§ TASK TO CARRY OUT: Please quote the data word for word, everything from its first line down to the line containing "E-Bülten'e Kayıt Ol!", with both of those lines included.

§ EXTRACTED MATERIAL:
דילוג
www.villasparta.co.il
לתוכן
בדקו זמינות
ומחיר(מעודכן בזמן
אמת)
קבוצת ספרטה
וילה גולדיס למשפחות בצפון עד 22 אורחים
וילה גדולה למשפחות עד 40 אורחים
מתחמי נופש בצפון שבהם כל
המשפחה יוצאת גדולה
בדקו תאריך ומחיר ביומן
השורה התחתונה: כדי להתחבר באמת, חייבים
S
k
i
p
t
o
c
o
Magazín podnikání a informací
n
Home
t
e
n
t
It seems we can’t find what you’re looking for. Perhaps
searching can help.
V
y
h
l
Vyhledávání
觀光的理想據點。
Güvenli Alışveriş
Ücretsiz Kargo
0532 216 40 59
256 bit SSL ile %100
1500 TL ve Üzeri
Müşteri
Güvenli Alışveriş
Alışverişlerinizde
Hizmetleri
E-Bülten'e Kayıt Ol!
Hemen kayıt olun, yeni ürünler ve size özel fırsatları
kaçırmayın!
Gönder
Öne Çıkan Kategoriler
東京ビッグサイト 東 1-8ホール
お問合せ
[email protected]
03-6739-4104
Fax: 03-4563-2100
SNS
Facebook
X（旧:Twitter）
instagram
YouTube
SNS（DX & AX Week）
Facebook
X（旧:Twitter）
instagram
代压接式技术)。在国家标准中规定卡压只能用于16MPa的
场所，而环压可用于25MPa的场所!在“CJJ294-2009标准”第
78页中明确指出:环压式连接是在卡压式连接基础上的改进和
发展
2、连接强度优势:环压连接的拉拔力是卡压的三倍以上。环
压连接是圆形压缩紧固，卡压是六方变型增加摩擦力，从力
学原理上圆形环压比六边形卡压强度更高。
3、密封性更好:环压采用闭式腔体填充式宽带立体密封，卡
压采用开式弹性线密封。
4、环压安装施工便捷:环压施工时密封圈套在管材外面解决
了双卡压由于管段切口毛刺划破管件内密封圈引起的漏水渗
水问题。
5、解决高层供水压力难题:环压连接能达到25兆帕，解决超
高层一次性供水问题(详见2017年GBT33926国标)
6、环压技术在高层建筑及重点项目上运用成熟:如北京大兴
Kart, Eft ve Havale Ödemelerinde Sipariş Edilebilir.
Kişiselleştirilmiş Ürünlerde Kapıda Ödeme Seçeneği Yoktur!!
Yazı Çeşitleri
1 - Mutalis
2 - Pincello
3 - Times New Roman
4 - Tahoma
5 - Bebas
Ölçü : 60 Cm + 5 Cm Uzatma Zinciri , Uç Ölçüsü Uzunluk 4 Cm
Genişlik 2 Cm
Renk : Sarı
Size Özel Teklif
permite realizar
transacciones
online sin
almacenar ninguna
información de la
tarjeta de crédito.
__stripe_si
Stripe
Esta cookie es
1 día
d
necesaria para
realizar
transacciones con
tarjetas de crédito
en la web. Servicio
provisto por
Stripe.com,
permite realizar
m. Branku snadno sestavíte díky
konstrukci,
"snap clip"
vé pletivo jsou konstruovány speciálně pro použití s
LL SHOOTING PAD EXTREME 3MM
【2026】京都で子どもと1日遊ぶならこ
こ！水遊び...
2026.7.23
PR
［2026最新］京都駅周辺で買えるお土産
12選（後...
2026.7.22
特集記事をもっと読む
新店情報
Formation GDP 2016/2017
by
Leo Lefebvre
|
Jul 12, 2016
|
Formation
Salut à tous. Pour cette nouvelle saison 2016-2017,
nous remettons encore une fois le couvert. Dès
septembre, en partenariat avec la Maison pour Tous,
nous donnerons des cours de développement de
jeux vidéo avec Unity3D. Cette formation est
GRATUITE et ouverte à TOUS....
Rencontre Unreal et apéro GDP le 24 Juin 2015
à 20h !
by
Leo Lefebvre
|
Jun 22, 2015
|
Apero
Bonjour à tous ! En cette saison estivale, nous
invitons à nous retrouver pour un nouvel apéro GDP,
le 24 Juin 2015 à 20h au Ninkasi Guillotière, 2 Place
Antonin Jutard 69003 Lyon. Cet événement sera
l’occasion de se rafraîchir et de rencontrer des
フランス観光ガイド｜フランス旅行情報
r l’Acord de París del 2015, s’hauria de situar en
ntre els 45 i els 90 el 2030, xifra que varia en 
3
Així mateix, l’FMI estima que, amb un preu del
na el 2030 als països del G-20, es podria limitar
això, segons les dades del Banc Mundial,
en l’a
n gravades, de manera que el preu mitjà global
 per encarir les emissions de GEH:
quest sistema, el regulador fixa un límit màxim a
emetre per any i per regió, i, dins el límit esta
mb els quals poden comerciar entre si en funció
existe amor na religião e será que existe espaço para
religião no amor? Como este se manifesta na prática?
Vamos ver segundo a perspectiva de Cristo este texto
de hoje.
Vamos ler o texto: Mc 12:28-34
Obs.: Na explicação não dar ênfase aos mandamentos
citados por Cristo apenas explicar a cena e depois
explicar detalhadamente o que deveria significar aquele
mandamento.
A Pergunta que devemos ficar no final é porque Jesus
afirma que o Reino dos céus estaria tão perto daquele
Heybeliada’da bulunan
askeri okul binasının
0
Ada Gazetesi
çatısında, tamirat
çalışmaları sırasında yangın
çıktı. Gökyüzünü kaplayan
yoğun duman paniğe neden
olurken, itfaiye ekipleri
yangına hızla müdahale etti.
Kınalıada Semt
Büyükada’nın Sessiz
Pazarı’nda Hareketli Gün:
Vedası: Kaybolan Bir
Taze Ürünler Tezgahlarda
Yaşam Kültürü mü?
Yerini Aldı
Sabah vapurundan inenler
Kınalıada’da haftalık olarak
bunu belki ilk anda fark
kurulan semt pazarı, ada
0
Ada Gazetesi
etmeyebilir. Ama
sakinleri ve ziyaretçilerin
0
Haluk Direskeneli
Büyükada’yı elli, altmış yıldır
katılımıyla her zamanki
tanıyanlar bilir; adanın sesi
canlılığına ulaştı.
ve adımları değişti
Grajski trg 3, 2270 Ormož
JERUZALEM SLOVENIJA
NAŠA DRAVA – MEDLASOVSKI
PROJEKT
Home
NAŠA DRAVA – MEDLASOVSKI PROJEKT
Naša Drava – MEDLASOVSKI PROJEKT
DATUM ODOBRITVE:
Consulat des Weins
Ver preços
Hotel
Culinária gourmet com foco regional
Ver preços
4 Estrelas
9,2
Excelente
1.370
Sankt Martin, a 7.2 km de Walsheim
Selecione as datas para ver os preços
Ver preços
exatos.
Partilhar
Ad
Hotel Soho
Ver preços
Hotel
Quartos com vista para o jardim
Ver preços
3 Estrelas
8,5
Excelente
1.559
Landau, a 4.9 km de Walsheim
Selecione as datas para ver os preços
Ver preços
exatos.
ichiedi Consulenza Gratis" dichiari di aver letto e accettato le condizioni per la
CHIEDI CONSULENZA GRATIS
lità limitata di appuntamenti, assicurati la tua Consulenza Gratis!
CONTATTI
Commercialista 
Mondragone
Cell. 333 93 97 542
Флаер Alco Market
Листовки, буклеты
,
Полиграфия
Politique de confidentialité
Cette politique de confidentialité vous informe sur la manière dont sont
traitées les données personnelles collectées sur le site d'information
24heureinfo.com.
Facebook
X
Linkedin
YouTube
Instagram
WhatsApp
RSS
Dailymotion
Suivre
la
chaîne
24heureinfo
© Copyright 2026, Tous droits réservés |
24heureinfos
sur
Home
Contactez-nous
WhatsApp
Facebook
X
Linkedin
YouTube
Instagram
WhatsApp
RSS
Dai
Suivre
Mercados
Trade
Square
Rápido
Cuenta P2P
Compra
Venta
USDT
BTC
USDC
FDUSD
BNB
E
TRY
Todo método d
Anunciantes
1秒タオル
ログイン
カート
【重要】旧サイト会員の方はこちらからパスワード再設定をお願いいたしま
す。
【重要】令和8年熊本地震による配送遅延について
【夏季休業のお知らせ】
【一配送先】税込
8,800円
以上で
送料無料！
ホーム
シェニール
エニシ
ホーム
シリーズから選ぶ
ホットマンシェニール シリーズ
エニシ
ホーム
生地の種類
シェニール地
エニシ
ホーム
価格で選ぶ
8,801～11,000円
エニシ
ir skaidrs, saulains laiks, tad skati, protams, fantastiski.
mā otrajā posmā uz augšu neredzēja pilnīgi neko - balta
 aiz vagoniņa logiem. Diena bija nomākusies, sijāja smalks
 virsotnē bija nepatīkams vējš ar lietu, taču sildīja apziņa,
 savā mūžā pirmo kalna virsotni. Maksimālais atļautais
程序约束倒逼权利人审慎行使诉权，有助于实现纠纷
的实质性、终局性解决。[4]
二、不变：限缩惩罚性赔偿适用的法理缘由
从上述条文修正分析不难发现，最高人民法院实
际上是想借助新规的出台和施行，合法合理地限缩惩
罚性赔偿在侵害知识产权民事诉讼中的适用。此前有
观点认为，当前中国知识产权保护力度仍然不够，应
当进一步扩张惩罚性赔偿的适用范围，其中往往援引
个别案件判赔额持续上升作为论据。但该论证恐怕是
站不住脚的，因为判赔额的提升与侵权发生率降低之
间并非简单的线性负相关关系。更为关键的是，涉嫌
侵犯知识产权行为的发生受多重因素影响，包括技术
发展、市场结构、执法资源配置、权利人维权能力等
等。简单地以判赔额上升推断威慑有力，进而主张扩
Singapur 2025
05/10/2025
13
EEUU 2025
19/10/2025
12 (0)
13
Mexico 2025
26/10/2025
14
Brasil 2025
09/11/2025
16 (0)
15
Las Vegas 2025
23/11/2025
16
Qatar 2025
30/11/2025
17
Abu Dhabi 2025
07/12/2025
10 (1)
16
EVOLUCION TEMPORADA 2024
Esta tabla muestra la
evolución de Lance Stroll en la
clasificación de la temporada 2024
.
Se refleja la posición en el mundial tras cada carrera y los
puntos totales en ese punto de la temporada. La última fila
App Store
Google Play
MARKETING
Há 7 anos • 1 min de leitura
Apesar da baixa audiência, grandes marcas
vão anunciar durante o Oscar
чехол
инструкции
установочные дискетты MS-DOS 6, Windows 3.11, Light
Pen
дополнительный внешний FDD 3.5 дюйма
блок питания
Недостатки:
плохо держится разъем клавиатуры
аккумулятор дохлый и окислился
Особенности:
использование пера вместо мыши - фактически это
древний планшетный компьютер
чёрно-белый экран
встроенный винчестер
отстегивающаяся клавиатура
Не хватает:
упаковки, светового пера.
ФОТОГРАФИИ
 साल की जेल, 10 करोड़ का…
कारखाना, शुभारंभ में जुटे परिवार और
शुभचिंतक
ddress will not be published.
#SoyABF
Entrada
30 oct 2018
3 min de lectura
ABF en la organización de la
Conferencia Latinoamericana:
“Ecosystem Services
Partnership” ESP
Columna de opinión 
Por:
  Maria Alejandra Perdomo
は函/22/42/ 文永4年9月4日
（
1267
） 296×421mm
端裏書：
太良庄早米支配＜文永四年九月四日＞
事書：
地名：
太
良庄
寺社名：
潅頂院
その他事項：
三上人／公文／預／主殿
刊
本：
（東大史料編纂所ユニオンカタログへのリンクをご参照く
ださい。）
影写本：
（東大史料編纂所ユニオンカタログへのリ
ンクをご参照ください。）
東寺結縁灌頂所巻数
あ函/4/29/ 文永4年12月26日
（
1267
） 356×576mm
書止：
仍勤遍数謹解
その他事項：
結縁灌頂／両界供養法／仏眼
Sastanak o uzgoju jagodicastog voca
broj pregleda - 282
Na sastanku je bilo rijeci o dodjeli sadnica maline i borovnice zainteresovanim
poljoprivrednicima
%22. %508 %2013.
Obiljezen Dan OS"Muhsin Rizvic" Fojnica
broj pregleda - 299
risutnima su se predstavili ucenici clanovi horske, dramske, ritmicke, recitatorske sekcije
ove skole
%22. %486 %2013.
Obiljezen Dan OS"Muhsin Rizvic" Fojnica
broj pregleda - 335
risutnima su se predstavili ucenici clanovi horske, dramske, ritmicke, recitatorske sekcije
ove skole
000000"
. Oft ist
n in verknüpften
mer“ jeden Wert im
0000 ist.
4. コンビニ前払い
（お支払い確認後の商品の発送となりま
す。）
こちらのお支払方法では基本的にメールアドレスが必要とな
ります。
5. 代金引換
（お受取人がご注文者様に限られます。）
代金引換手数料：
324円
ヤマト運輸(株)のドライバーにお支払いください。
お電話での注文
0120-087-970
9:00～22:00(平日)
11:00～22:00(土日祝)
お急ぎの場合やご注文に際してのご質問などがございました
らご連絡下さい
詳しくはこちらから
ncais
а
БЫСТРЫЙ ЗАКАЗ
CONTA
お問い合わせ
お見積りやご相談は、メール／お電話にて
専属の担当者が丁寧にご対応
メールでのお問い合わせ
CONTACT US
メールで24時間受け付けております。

§ RESPONSE BOX:
דילוג
www.villasparta.co.il
לתוכן
בדקו זמינות
ומחיר(מעודכן בזמן
אמת)
קבוצת ספרטה
וילה גולדיס למשפחות בצפון עד 22 אורחים
וילה גדולה למשפחות עד 40 אורחים
מתחמי נופש בצפון שבהם כל
המשפחה יוצאת גדולה
בדקו תאריך ומחיר ביומן
השורה התחתונה: כדי להתחבר באמת, חייבים
S
k
i
p
t
o
c
o
Magazín podnikání a informací
n
Home
t
e
n
t
It seems we can’t find what you’re looking for. Perhaps
searching can help.
V
y
h
l
Vyhledávání
觀光的理想據點。
Güvenli Alışveriş
Ücretsiz Kargo
0532 216 40 59
256 bit SSL ile %100
1500 TL ve Üzeri
Müşteri
Güvenli Alışveriş
Alışverişlerinizde
Hizmetleri
E-Bülten'e Kayıt Ol!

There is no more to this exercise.